■ Problems to work on ■
A. In the article about the Butler insurance students, what place did the team take in the spring 2017 Risk Management Challenge case competition?
B. Continue the article about the Butler insurance students, picking up after its final sentence.

■ Passage for review ■
Finn says the act would protect venues from losing revenue due to the cancellation of large events like the NCAA basketball tournament. It would also lessen the ripple effect that major event losses can have on area businesses.
“If you’re running a major convention center or something like Lucas Oil Stadium,” Finn says, “it would be a completely common professional standard that they would offer pandemic insurance.”
The PRIA could also provide an alternative to federal government bailouts, Finn continues. Businesses do take advantage of business interruption insurance, but that only covers events like fire, lightning, or wind. Business loss due to pandemics are not in the mix, yet.
Real life application
Nick Fox ’17 was part of the four-student team representing Butler at the spring 2017 Spencer Education Foundation’s Risk Management Challenge case competition, which explored options for insuring PayPal. His teammates included Erin Bundy ’17, Jessica Parada ’17, and Matt Pauszek ’17.
While placing third in the competition, the students’ analysis of what PayPal could do in the event of a cyber blackout turned heads. The PayPal risk manager congratulated the Butler students and took their Cyber Risk Insurance Act into serious consideration.
“She said our solution could truly be implemented in real life,” Fox recalls. “Three years removed, it could still be a focal point in the industry. It adds even more validity to the work we did.”
The students’ proposition was meant to protect businesses from a dire circumstance like the internet crashing or a global pandemic. It’s debatable which event would be more catastrophic, but Finn says the students’ ideas from three years ago could help the U.S. today.
Climbing the insurance ranks
Today, Fox and his former teammates are all advancing within their respective insurance companies. Fox finished his studies at Butler a semester early and was quickly hired as a cyber risk analyst for middle market corporations and businesses at Marsh & McLennan Companies, based out of Chicago, Illinois. He is currently transitioning to a consultant position, working with risk managers and chief financial officers of Fortune 500 companies.

[Page images and extracted text]
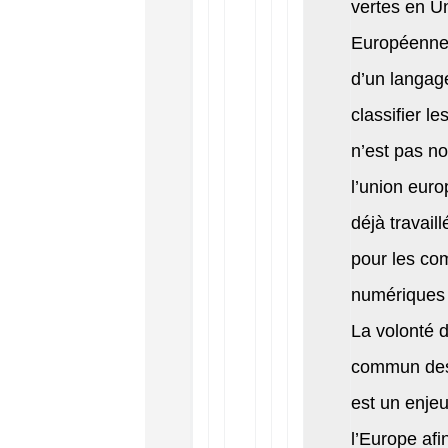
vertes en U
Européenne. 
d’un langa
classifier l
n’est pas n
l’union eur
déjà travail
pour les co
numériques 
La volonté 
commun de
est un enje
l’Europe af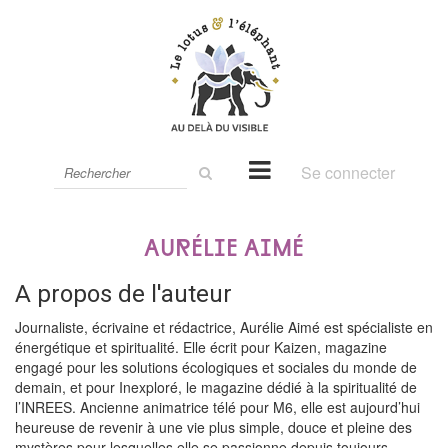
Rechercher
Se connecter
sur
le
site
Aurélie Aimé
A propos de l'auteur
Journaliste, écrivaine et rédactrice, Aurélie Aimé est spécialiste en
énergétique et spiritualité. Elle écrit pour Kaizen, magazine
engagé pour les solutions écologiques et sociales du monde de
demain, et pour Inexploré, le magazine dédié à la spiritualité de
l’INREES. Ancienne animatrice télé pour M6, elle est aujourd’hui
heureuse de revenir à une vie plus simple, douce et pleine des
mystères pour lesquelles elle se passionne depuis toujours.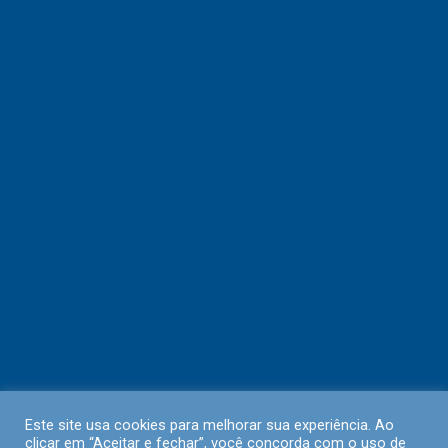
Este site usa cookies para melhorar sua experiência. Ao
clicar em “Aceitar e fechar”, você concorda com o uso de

■ Task-by-task results ■
A. Third place.

B.
“The past few months, I’ve been focusing on emerging risks, one of which is COVID-19,” Fox says. “I’ve been consulting with different clients on things like violent threat modeling and cyber stress tests.”
Pauszek is a Risk Management Analyst for the University of Notre Dame. He has leaned on his Butler experience, especially since COVID-19 grew to pandemic levels in March.
“Faced with situations of uncertainty and crisis, the lessons I learned have equipped me with both the technical industry knowledge and the overall confidence to identify and execute creative business solutions,” Pauszek says. “I believe the Davey Program has built a culture that emphasizes and encourages students to approach their careers with an innovative outlook and careful consideration for others that makes them extremely valuable in their surrounding communities.”
Fox considers his training at Butler key to his early career success, too. The enactment of PRIA would be another boost to his career.
“It’ll put Butler University itself in its rightful place on the map in terms of Risk Management and Insurance,” Fox says. “This is going to create an opportunity for us to put our ideas in the forefront of the country.”
The PRIA is also fast-ascending. The piece of potential policy could be a boost to the U.S. economy in years to come.
“It’s not really a question of if another pandemic is going to happen,” Fox says, “it’s more so when and how serious.”